Corenza Townsend, chief administrative officer for Norton West spearheaded the project. 

"We had this plan," Townsend told CBS News. "It wasn't in writing yet. We happened to see Russ Cox, our CEO, walking to the bathroom. So we stalked him outside the bathroom...Nobody thought he would actually say yes. He said, yes. He just listened to us and he said, 'Let's do it. What do you need?'"

Through consistent work over the last eight years brought the hospital to fruition. 

 

"The life expectancy in West Louisville is about 12-and-a-half to 15 years different here than anywhere else in the city," Townsend told CBS News. "That alone gives you reason enough to build a hospital in West Louisville."  

The absence of a hospital in West Louisville wasn’t accidental—it was systemic. Decades of redlining, economic disinvestment, and structural racism kept healthcare infrastructure out of reach, even as other neighborhoods across the city saw growth. 
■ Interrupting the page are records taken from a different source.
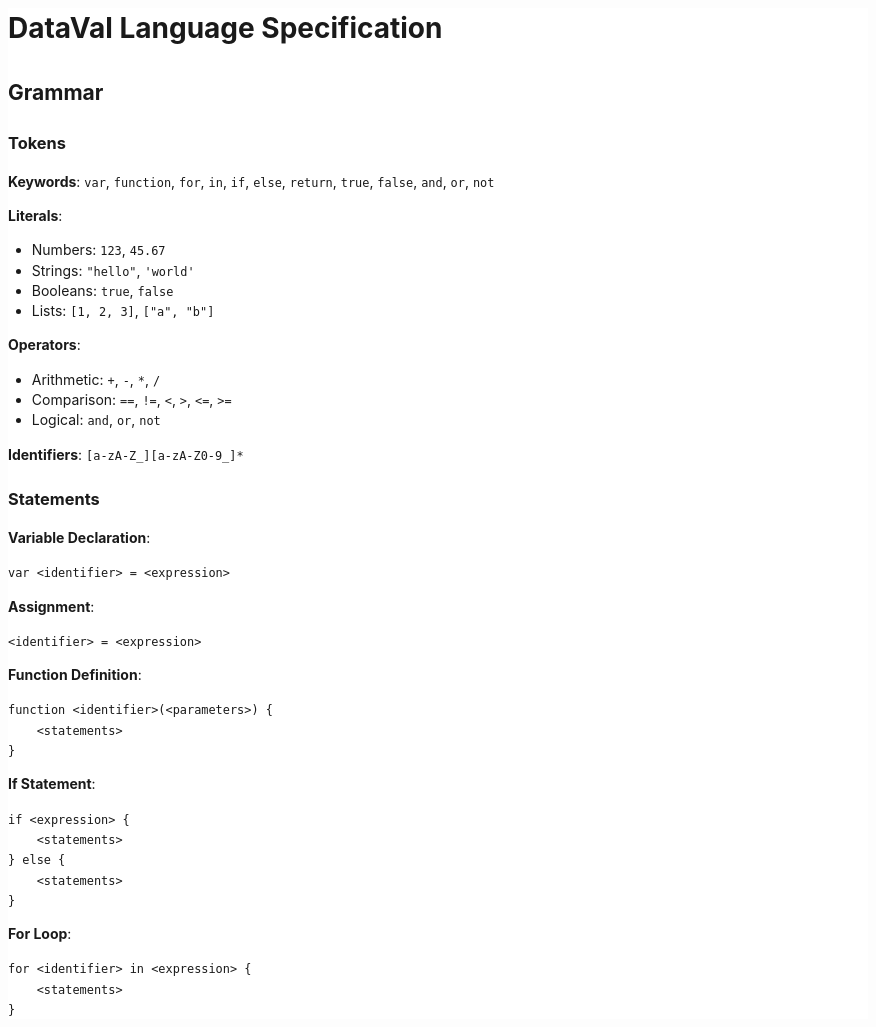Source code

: # DataVal Language Specification

## Grammar

### Tokens

**Keywords**: `var`, `function`, `for`, `in`, `if`, `else`, `return`, `true`, `false`, `and`, `or`, `not`

**Literals**:
- Numbers: `123`, `45.67`
- Strings: `"hello"`, `'world'`
- Booleans: `true`, `false`
- Lists: `[1, 2, 3]`, `["a", "b"]`

**Operators**:
- Arithmetic: `+`, `-`, `*`, `/`
- Comparison: `==`, `!=`, `<`, `>`, `<=`, `>=`
- Logical: `and`, `or`, `not`

**Identifiers**: `[a-zA-Z_][a-zA-Z0-9_]*`

### Statements

**Variable Declaration**:
```
var <identifier> = <expression>
```

**Assignment**:
```
<identifier> = <expression>
```

**Function Definition**:
```
function <identifier>(<parameters>) {
    <statements>
}
```

**If Statement**:
```
if <expression> {
    <statements>
} else {
    <statements>
}
```

**For Loop**:
```
for <identifier> in <expression> {
    <statements>
}
```
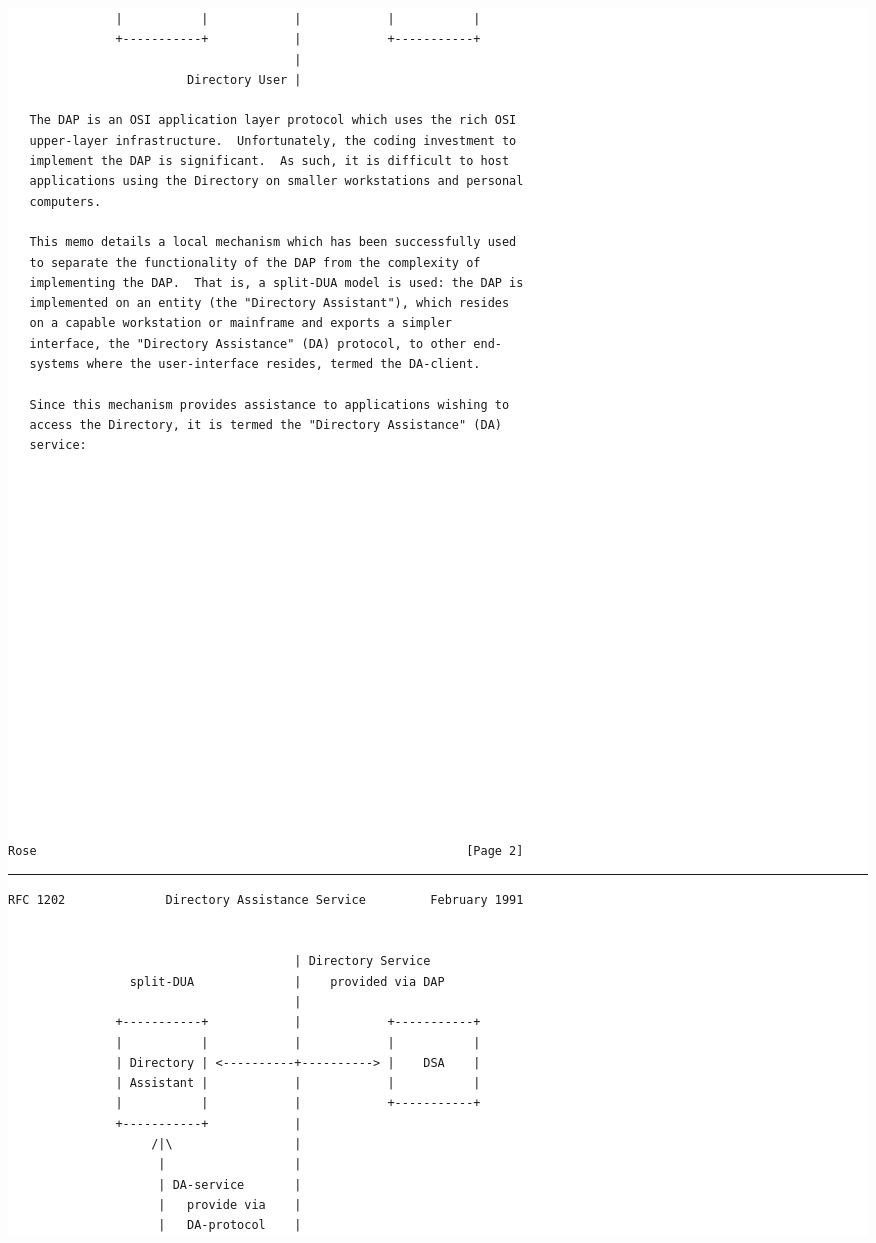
 ``` newpage
               |           |            |            |           |
               +-----------+            |            +-----------+
                                        |
                         Directory User |

   The DAP is an OSI application layer protocol which uses the rich OSI
   upper-layer infrastructure.  Unfortunately, the coding investment to
   implement the DAP is significant.  As such, it is difficult to host
   applications using the Directory on smaller workstations and personal
   computers.

   This memo details a local mechanism which has been successfully used
   to separate the functionality of the DAP from the complexity of
   implementing the DAP.  That is, a split-DUA model is used: the DAP is
   implemented on an entity (the "Directory Assistant"), which resides
   on a capable workstation or mainframe and exports a simpler
   interface, the "Directory Assistance" (DA) protocol, to other end-
   systems where the user-interface resides, termed the DA-client.

   Since this mechanism provides assistance to applications wishing to
   access the Directory, it is termed the "Directory Assistance" (DA)
   service:



















Rose                                                            [Page 2]
```

------------------------------------------------------------------------

``` newpage
RFC 1202              Directory Assistance Service         February 1991


                                        | Directory Service
                 split-DUA              |    provided via DAP
                                        |
               +-----------+            |            +-----------+
               |           |            |            |           |
               | Directory | <----------+----------> |    DSA    |
               | Assistant |            |            |           |
               |           |            |            +-----------+
               +-----------+            |
                    /|\                 |
                     |                  |
                     | DA-service       |
                     |   provide via    |
                     |   DA-protocol    |
```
Residents have long relied on facilities located outside their own communities, often having to travel 20 minutes or more in emergency situations. For those without cars or reliable public transit, the consequences were often dire.

Located at 28th Street and Broadway, the $100 million facility will offer 24/7 emergency services, outpatient care, primary and specialty services, and community wellness programming. The hospital is part of a broader revitalization initiative that includes workforce development and social services, led in part by Norton Healthcare and Goodwill Industries of Kentucky.